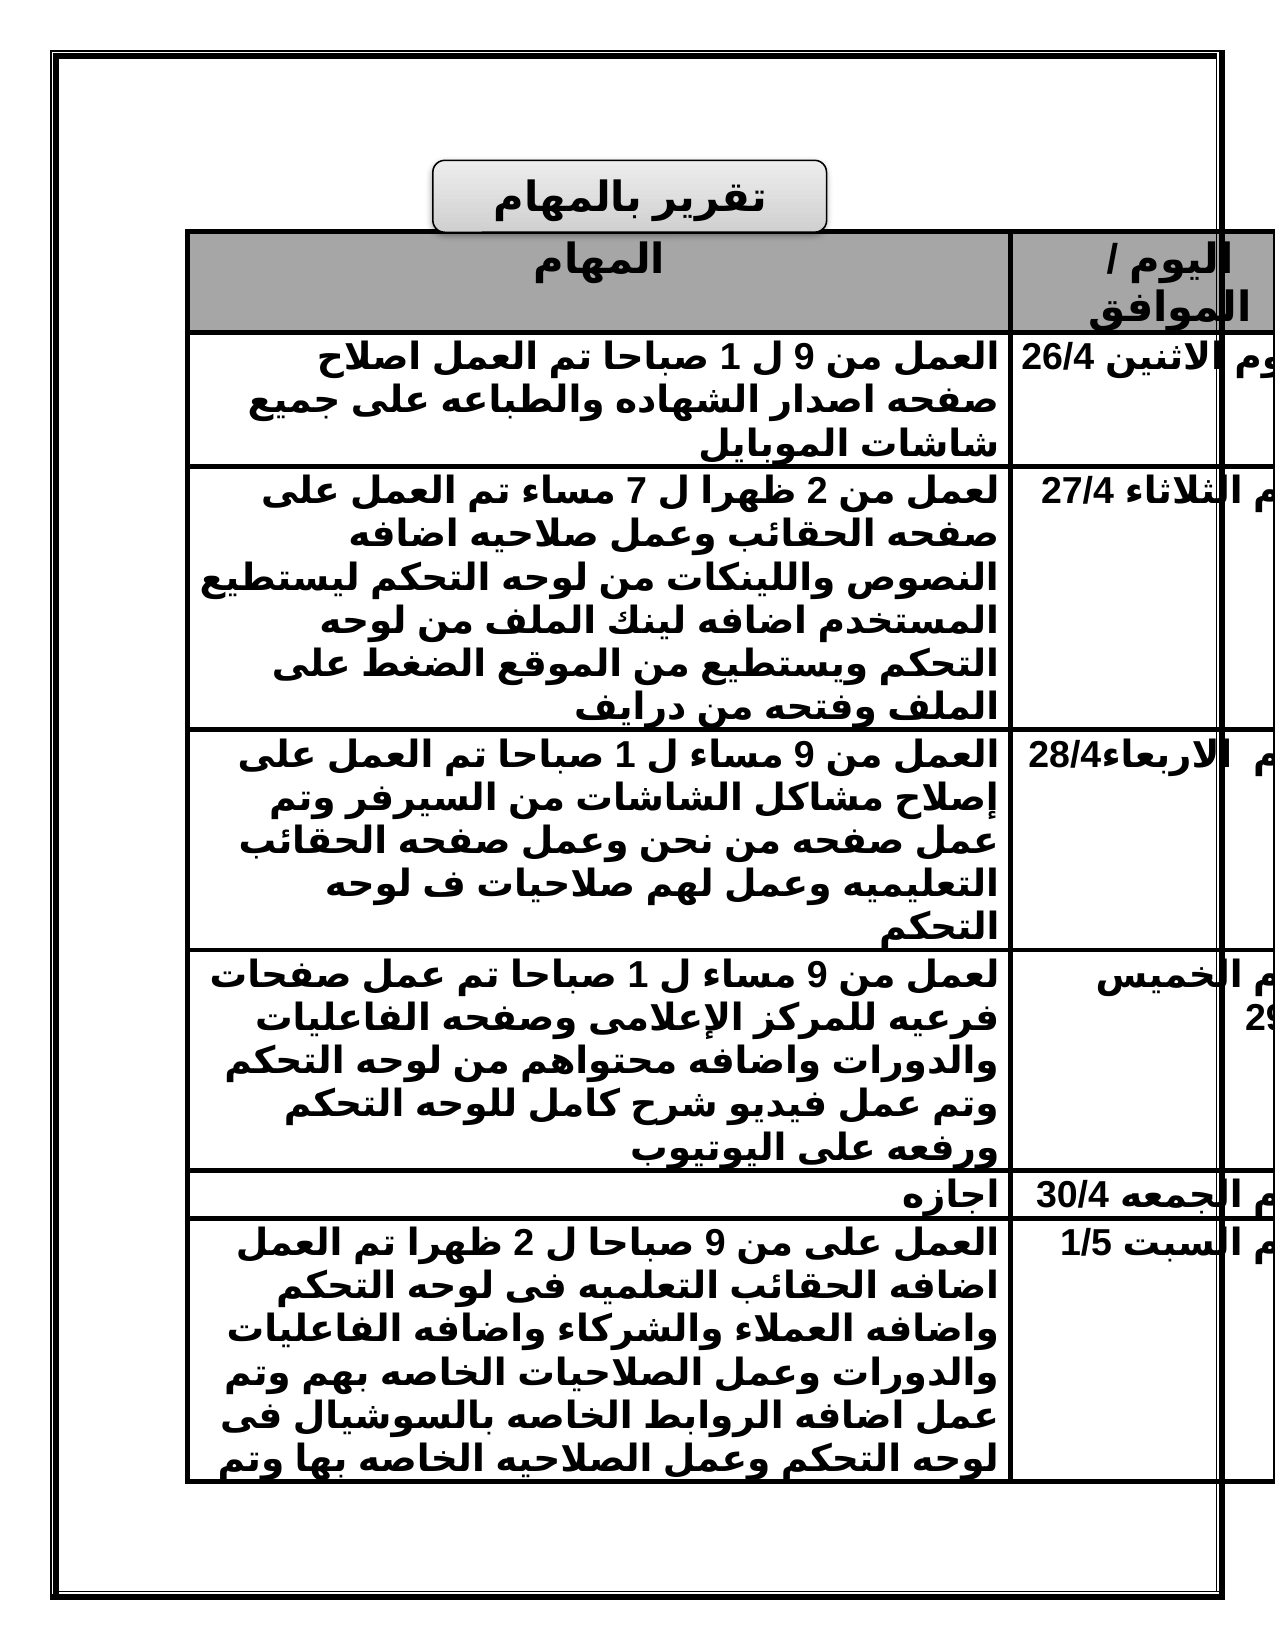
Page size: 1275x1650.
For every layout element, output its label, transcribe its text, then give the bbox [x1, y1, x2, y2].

table_cell يوم الخميس 29/4 [1225, 952, 1273, 1168]
table_cell يوم السبت 1/5 [1225, 1221, 1273, 1479]
table_cell لعمل من 2 ظهرا ل 7 مساء تم العمل على صفحه الحقائب وعمل صلاحيه اضافه النصوص واللينكات من لوحه التحكم ليستطيع المستخدم اضافه لينك الملف من لوحه التحكم ويستطيع من الموقع الضغط على الملف وفتحه من درايف [190, 469, 1008, 727]
table_header المهام [190, 234, 1008, 330]
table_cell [190, 1221, 1008, 1479]
table_cell يوم الجمعه 30/4 [1013, 1173, 1216, 1216]
table_cell يوم الثلاثاء 27/4 [1013, 469, 1216, 727]
table_cell اجازه [190, 1173, 1008, 1216]
table_cell يوم الجمعه 30/4 [1225, 1173, 1273, 1216]
table_cell العمل من 9 ل 1 صباحا تم العمل اصلاح صفحه اصدار الشهاده والطباعه على جميع شاشات الموبايل [190, 335, 1008, 464]
table_cell يوم السبت 1/5 [1013, 1221, 1216, 1479]
table_cell يوم الخميس 29/4 [1013, 952, 1216, 1168]
table_cell العمل من 9 مساء ل 1 صباحا تم العمل على إصلاح مشاكل الشاشات من السيرفر وتم عمل صفحه من نحن وعمل صفحه الحقائب التعليميه وعمل لهم صلاحيات ف لوحه التحكم [190, 732, 1008, 948]
table_cell يوم الاربعاء28/4 [1013, 732, 1216, 948]
table_cell لعمل من 9 مساء ل 1 صباحا تم عمل صفحات فرعيه للمركز الإعلامى وصفحه الفاعليات والدورات واضافه محتواهم من لوحه التحكم وتم عمل فيديو شرح كامل للوحه التحكم ورفعه على اليوتيوب [190, 952, 1008, 1168]
table_cell يوم الاربعاء28/4 [1225, 732, 1273, 948]
table_cell يوم الثلاثاء 27/4 [1225, 469, 1273, 727]
table_cell يوم الاثنين 26/4 [1013, 335, 1216, 464]
table_header اليوم / الموافق [1225, 234, 1273, 330]
table_header اليوم / الموافق [1013, 234, 1216, 330]
table_cell يوم الاثنين 26/4 [1225, 335, 1273, 464]
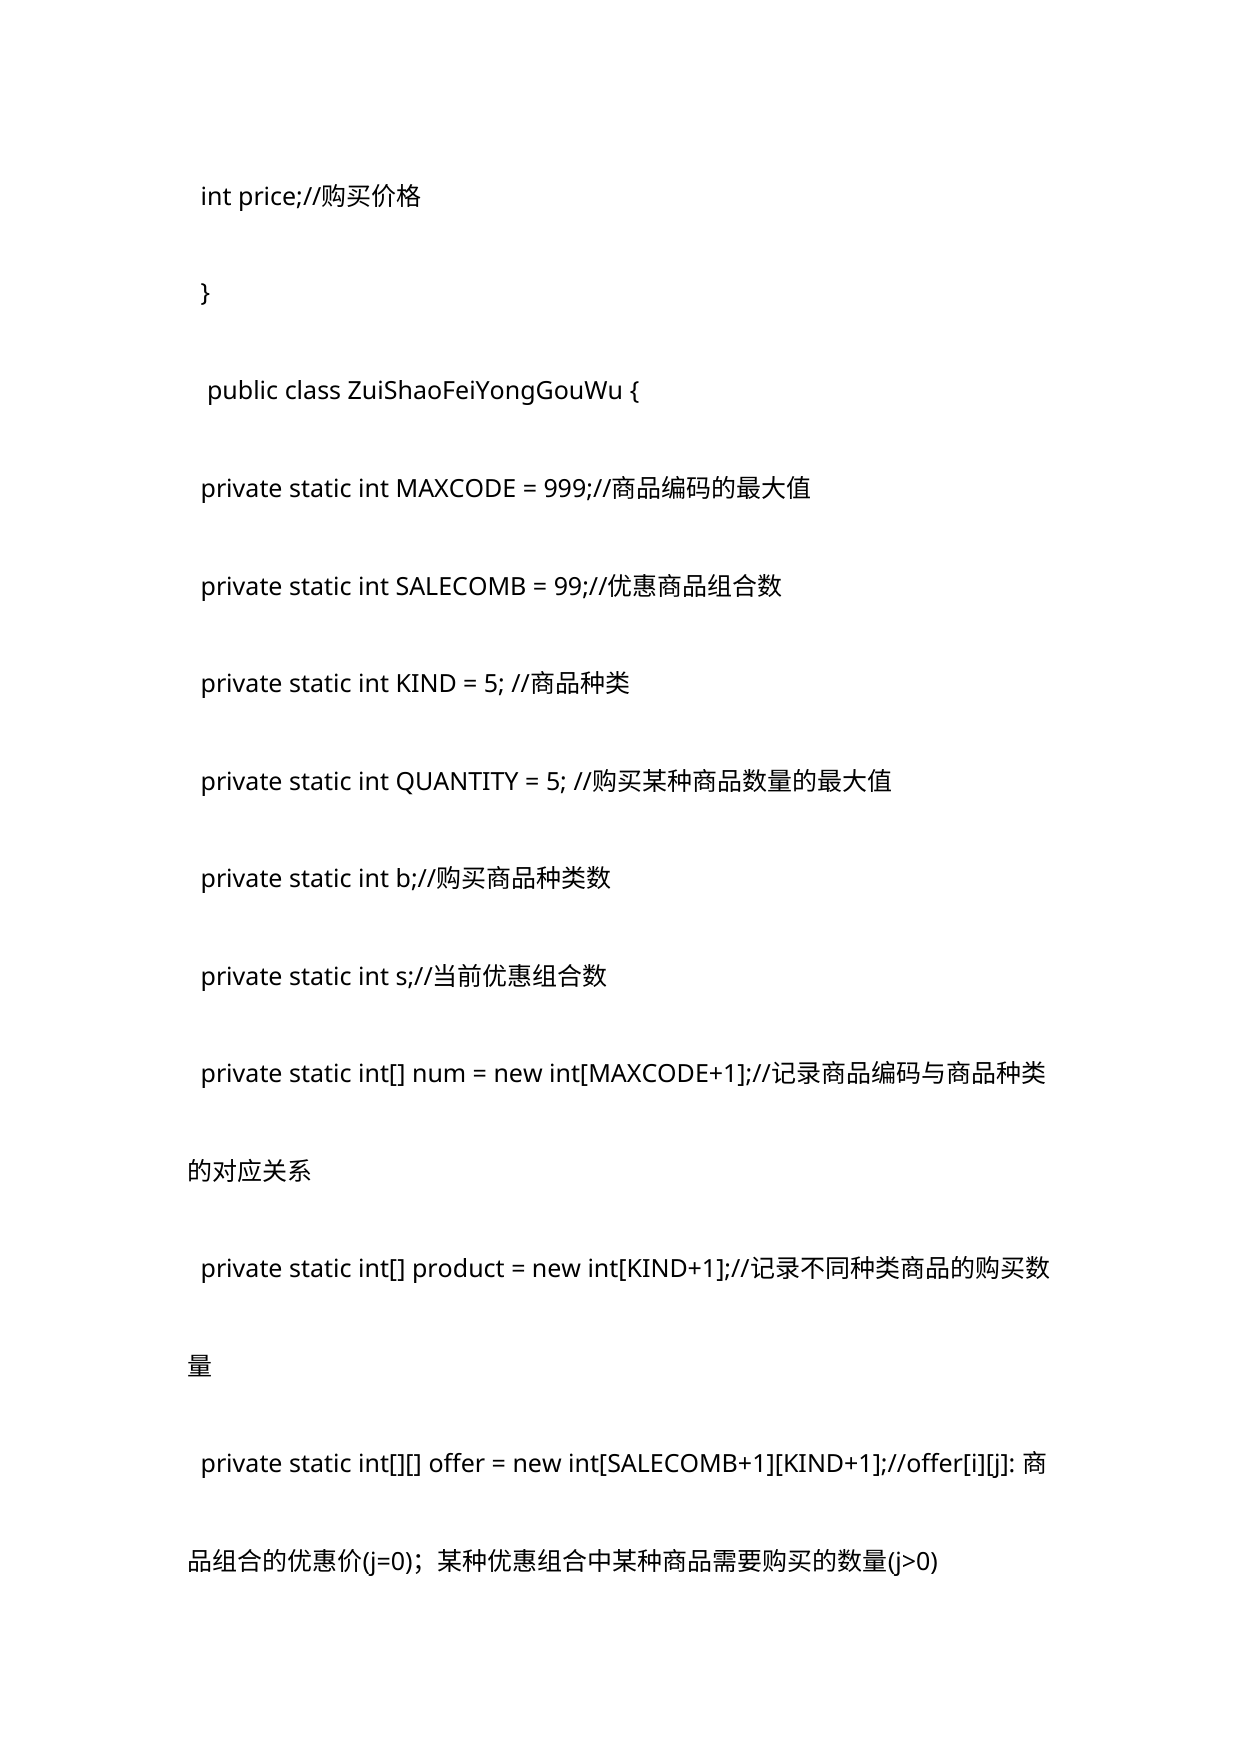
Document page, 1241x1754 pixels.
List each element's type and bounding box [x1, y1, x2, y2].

text [187, 162, 1053, 1592]
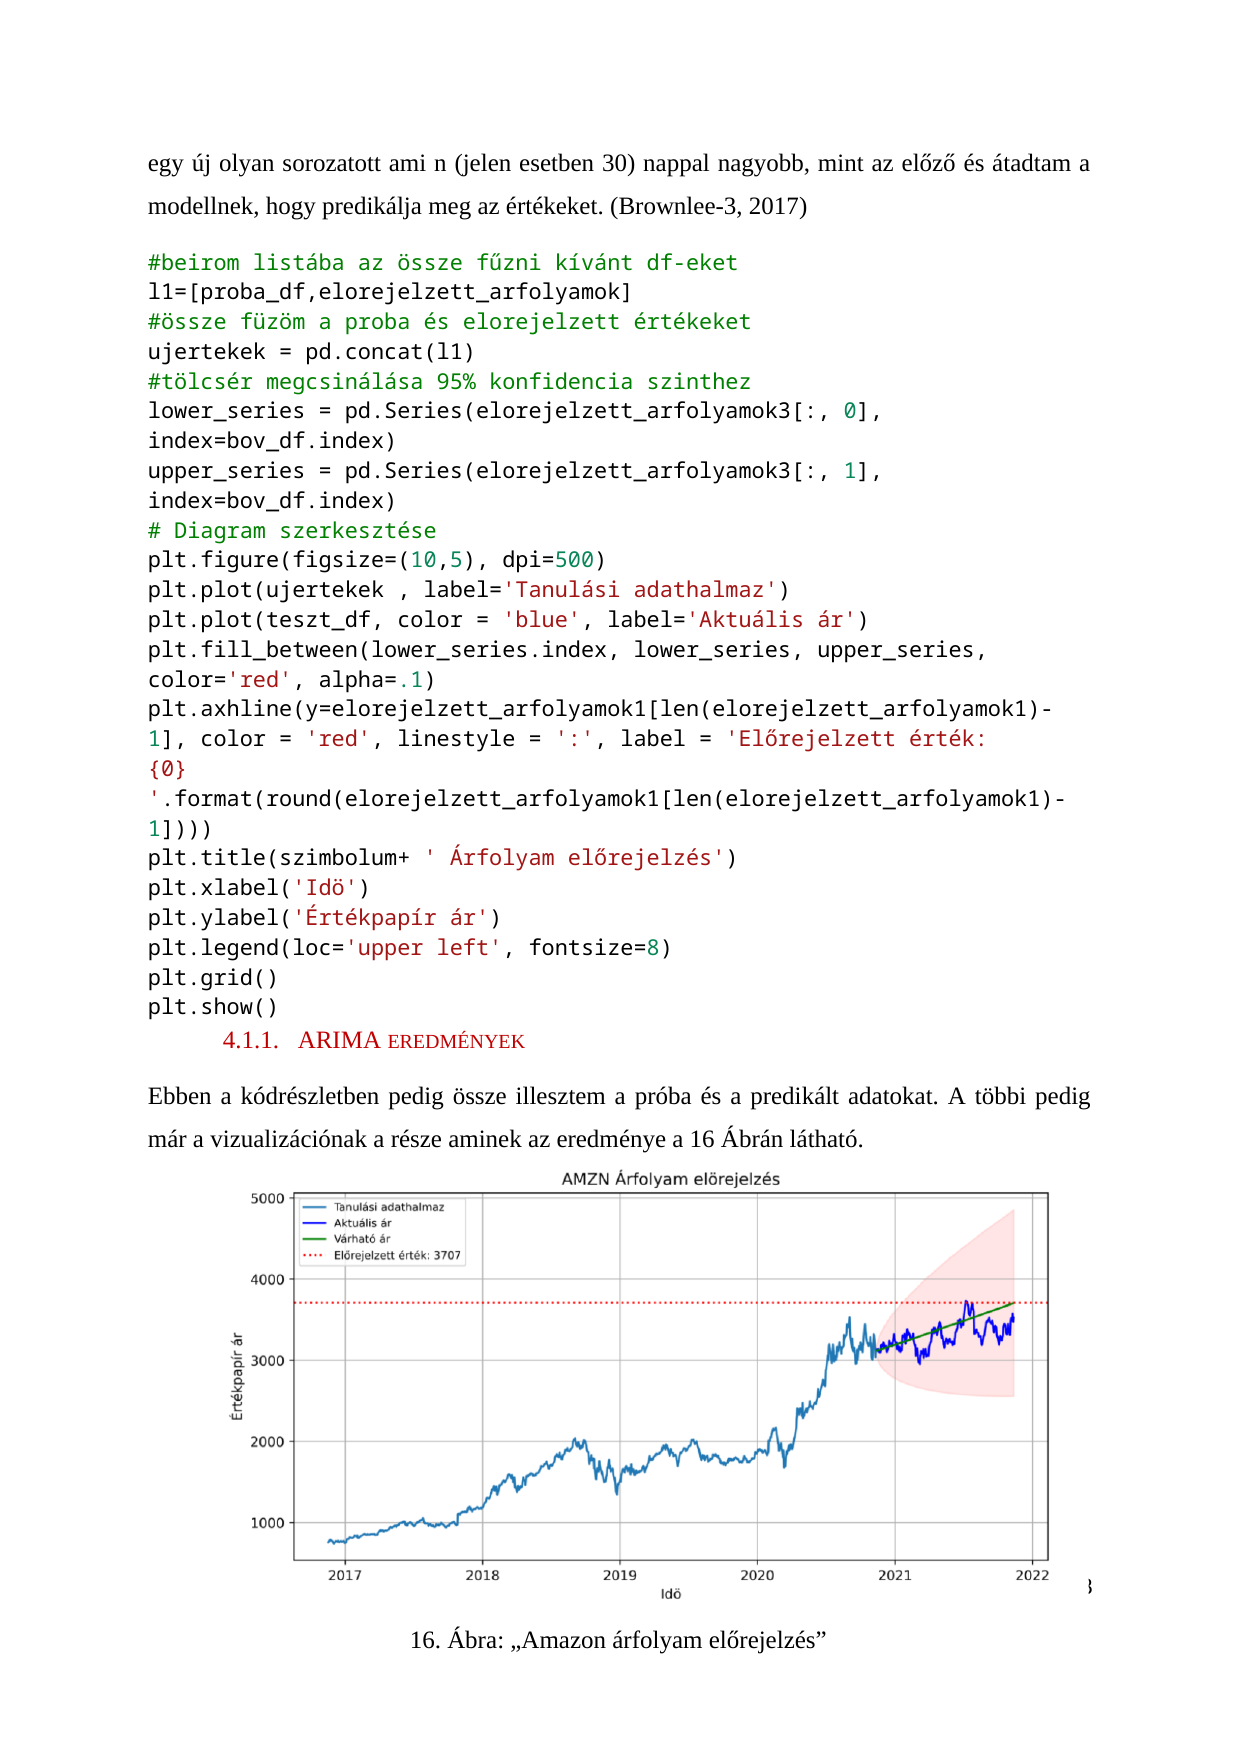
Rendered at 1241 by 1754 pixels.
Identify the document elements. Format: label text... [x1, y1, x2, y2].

......

■ Work task ■
Return the material in full and unaltered, minus its pictures.

■ Response ■
Page size: 1275x1650.
For every layout element, output its label, transcribe its text, then give the bbox [x1, y1, x2, y2].

table_cell يوم الخميس 29/4 [1225, 952, 1273, 1168]
table_cell يوم السبت 1/5 [1225, 1221, 1273, 1479]
table_cell لعمل من 2 ظهرا ل 7 مساء تم العمل على صفحه الحقائب وعمل صلاحيه اضافه النصوص واللينكات من لوحه التحكم ليستطيع المستخدم اضافه لينك الملف من لوحه التحكم ويستطيع من الموقع الضغط على الملف وفتحه من درايف [190, 469, 1008, 727]
table_header المهام [190, 234, 1008, 330]
table_cell [190, 1221, 1008, 1479]
table_cell يوم الجمعه 30/4 [1013, 1173, 1216, 1216]
table_cell يوم الثلاثاء 27/4 [1013, 469, 1216, 727]
table_cell اجازه [190, 1173, 1008, 1216]
table_cell يوم الجمعه 30/4 [1225, 1173, 1273, 1216]
table_cell العمل من 9 ل 1 صباحا تم العمل اصلاح صفحه اصدار الشهاده والطباعه على جميع شاشات الموبايل [190, 335, 1008, 464]
table_cell يوم السبت 1/5 [1013, 1221, 1216, 1479]
table_cell يوم الخميس 29/4 [1013, 952, 1216, 1168]
table_cell العمل من 9 مساء ل 1 صباحا تم العمل على إصلاح مشاكل الشاشات من السيرفر وتم عمل صفحه من نحن وعمل صفحه الحقائب التعليميه وعمل لهم صلاحيات ف لوحه التحكم [190, 732, 1008, 948]
table_cell يوم الاربعاء28/4 [1013, 732, 1216, 948]
table_cell لعمل من 9 مساء ل 1 صباحا تم عمل صفحات فرعيه للمركز الإعلامى وصفحه الفاعليات والدورات واضافه محتواهم من لوحه التحكم وتم عمل فيديو شرح كامل للوحه التحكم ورفعه على اليوتيوب [190, 952, 1008, 1168]
table_cell يوم الاربعاء28/4 [1225, 732, 1273, 948]
table_cell يوم الثلاثاء 27/4 [1225, 469, 1273, 727]
table_cell يوم الاثنين 26/4 [1013, 335, 1216, 464]
table_header اليوم / الموافق [1225, 234, 1273, 330]
table_header اليوم / الموافق [1013, 234, 1216, 330]
table_cell يوم الاثنين 26/4 [1225, 335, 1273, 464]
Document page, 1241x1754 pixels.
List each element's type and bounding box [x1, y1, x2, y2].

text [187, 162, 1053, 1592]
Rendered at 1241 by 1754 pixels.
Identify the document elements. Format: label text... [x1, y1, x2, y2].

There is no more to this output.